Try it ▸
Take each line in the entries below that holds "scroll" and show it.

Given information ▸
********************

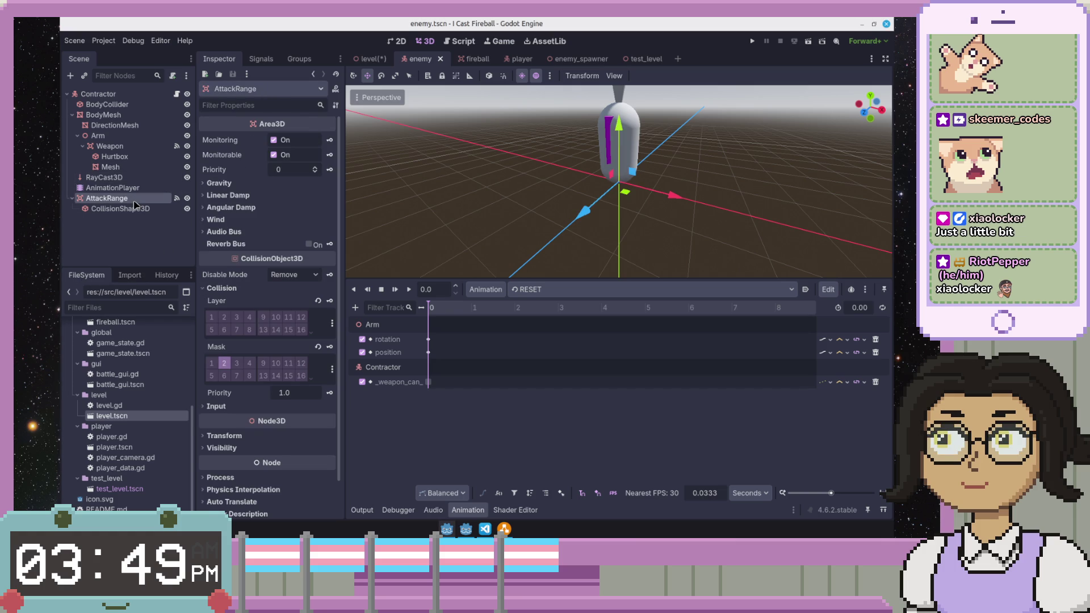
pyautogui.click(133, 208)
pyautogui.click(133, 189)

********************

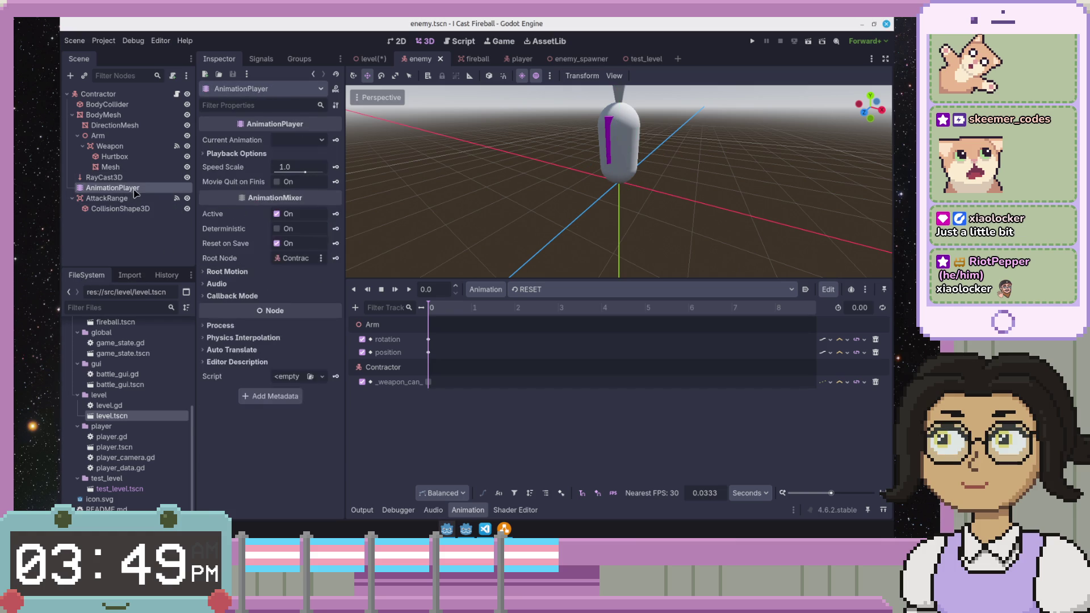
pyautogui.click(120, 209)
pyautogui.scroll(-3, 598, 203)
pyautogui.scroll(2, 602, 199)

********************

Your response ▸
pyautogui.scroll(-3, 598, 203)
pyautogui.scroll(2, 602, 199)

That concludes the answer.